What is asked:
Return the lines below verbatim, from the first to the last, and omit the pictures from your answer.

Entries shown:
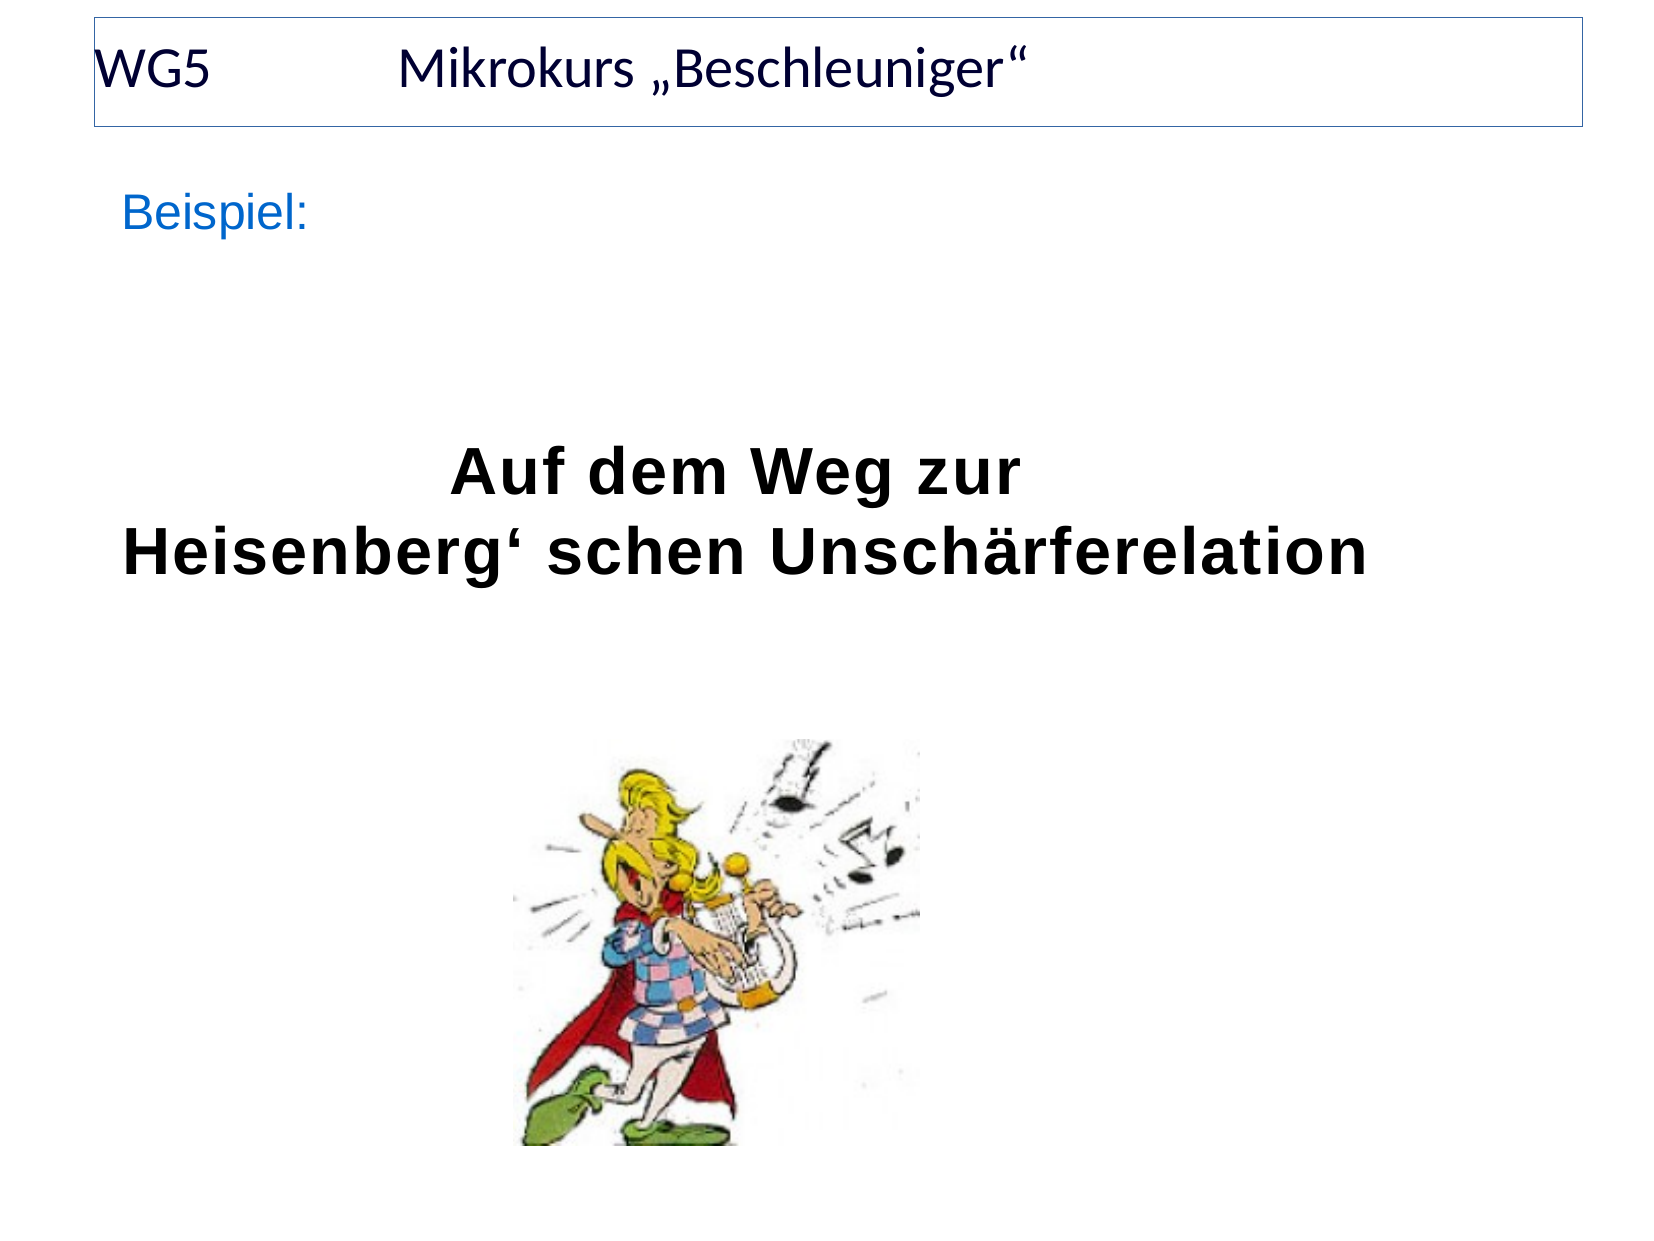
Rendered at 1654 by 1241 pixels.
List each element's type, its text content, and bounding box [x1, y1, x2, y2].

picture [513, 739, 920, 1146]
text_box Beispiel: [106, 177, 325, 249]
text_box Auf dem Weg zur Heisenberg‘ schen Unschärferelation [107, 420, 1385, 596]
title WG5 Mikrokurs „Beschleuniger“ [94, 17, 1583, 127]
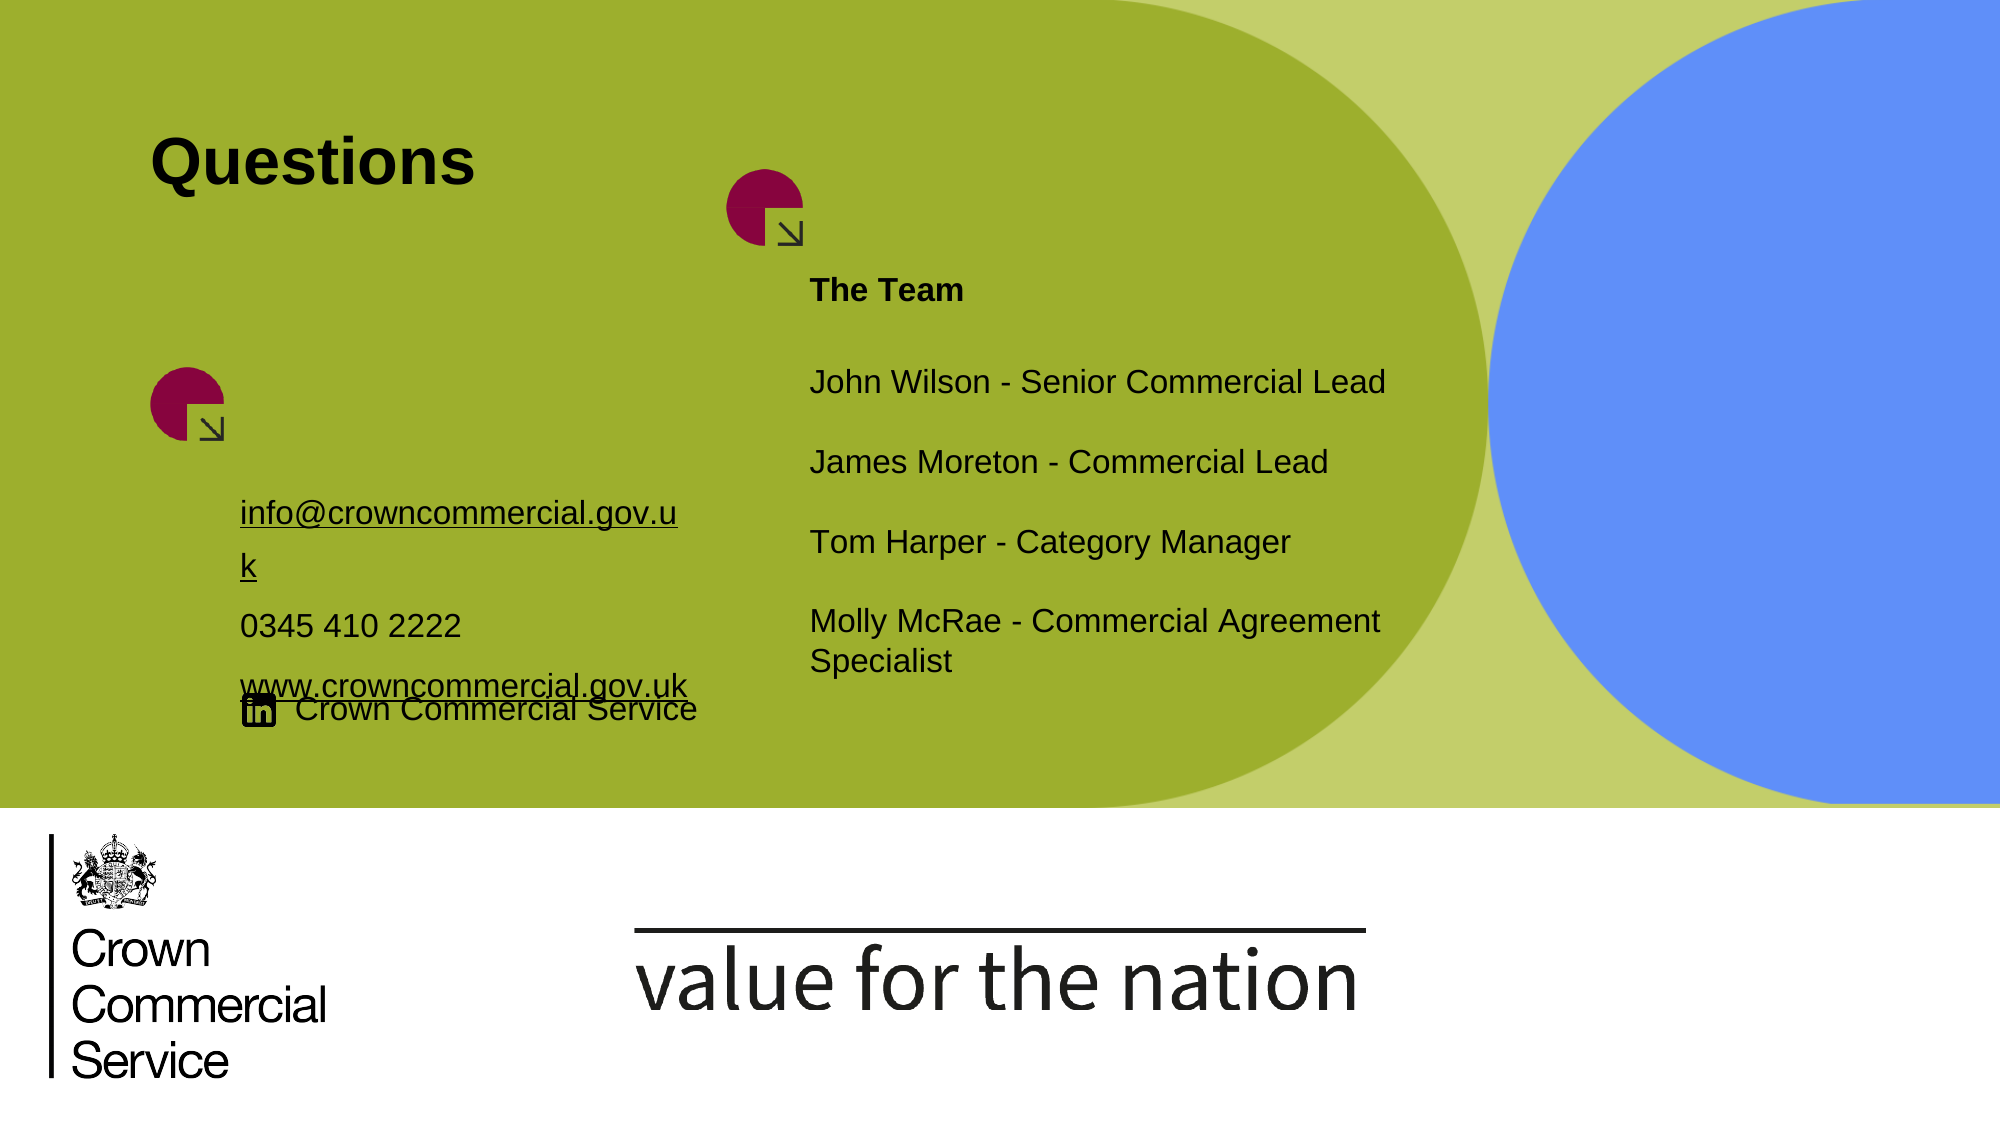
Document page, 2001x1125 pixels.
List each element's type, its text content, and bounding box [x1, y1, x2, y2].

title info@crowncommercial.gov.uk 0345 410 2222 www.crowncommercial.gov.uk [238, 471, 755, 610]
title Questions [150, 117, 668, 257]
title The Team John Wilson - Senior Commercial Lead James Moreton - Commercial Lead Tom Harper - Category Manager Molly McRae - Commercial Agreement Specialist [809, 267, 1405, 682]
picture [726, 169, 803, 246]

Response to this task:
Rendered at 1654 by 1241 pixels.
List each element's type, its text content, and bounding box [x1, y1, x2, y2].

picture [513, 739, 920, 1146]
text_box Beispiel: [106, 177, 325, 249]
text_box Auf dem Weg zur Heisenberg‘ schen Unschärferelation [107, 420, 1385, 596]
title WG5 Mikrokurs „Beschleuniger“ [94, 17, 1583, 127]
Document page, 2001x1125 pixels.
List each element's type, its text content, and bounding box [x1, y1, x2, y2].

title info@crowncommercial.gov.uk 0345 410 2222 www.crowncommercial.gov.uk [238, 471, 755, 610]
title Questions [150, 117, 668, 257]
title The Team John Wilson - Senior Commercial Lead James Moreton - Commercial Lead Tom Harper - Category Manager Molly McRae - Commercial Agreement Specialist [809, 267, 1405, 682]
picture [726, 169, 803, 246]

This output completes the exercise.